Spectrum Holobyte schloss währenddessen mehrere Microprose Studios und entließ in England sowie den USA mehrere Mitarbeiter. Zu deren Glück expandierte zeitgleich Psygnosis. Das MicroProse Stroud Studio wurde beinahe komplett von Psygnosis übernommen und produzierte unter neuer Flagge actionreichere Spiele mit Simulationsfaktor wie G-Police.

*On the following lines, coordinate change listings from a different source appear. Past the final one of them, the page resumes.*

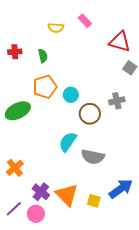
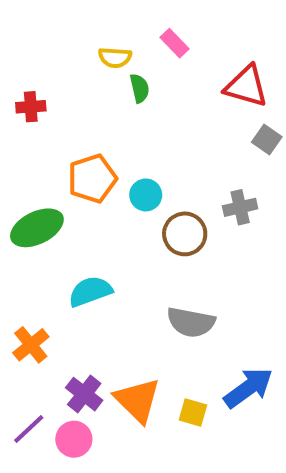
green semicircle: (43, 56) -> (140, 88), moved
cyan semicircle: (68, 142) -> (90, 291), moved, turned 35

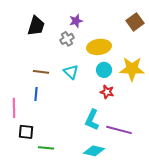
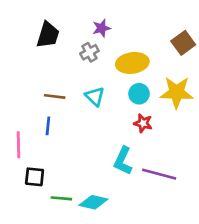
brown square: (135, 22) -> (183, 43), moved
cyan diamond: (94, 151) -> (93, 202), moved

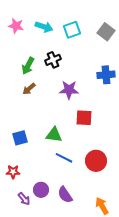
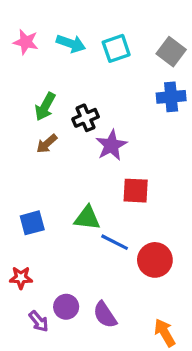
black cross: (53, 60) -> (86, 118), moved
blue cross: (106, 75) -> (171, 97), moved
purple star: (69, 90) -> (111, 145), turned -30
blue line: (64, 158) -> (115, 242), moved

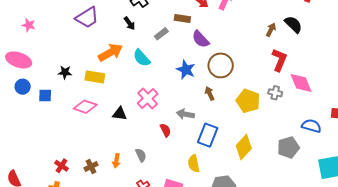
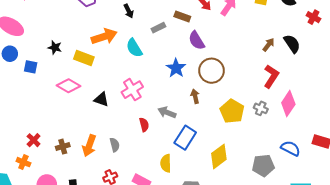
pink diamond: (301, 83) -> (288, 103), turned 45
orange arrow: (116, 161) -> (89, 146), size x1.5

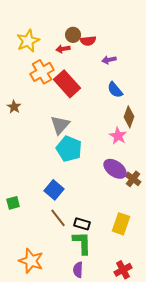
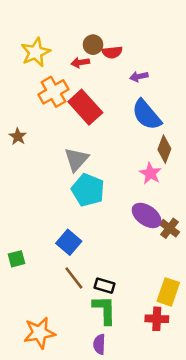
blue semicircle: (115, 90) -> (147, 115), size x1.5
yellow rectangle: (121, 224) -> (168, 292), moved
orange star: (31, 261) -> (39, 333), turned -30
red cross: (123, 270) -> (157, 319), moved, turned 30

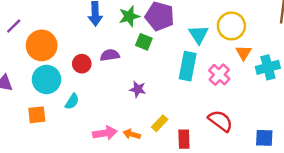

Andy Hollis, quasi Microprose zweiter Angestellter und ebenso ehemaliger SMUGGER, wechselte nach der Übernahme zu Origin Systems im Austin und führte dort die Tradition der Militärsimulationen mit der AH-64D Longbow Reihe fort.

Lawrence Schick, der Sword of the Samurai schrieb, an Silent Service sowie Pirates beteiligt war und für MicroProse zuletzt am Dragonsphere Adventure mitarbeitete, wechselte zunächst zu Magnet Interactive Studios, wo er am Adventure Chop Suey beteiligt war und ist heute Loremaster für Bethesdas The Elder Scrolls Online.

Sid Meier’s Civilization Entwicklungspartner Bruce Campbell Shelley, half hingegen bei der Gründung der Ensemble Studios und designte dort die Age of Empires Reihe. Die es auf drei Spiele plus vier Erweiterungssets sowie den Spin-Off Age of Mythology brachte.

Sid Meier selbst blieb noch zwei Jahre bei MicroProse, um sein Colonization fertigzustellen. Er schenkte MicroProse ebenso Civilization 2, bevor er mit Firaxis wieder eine eigene Firma gründete.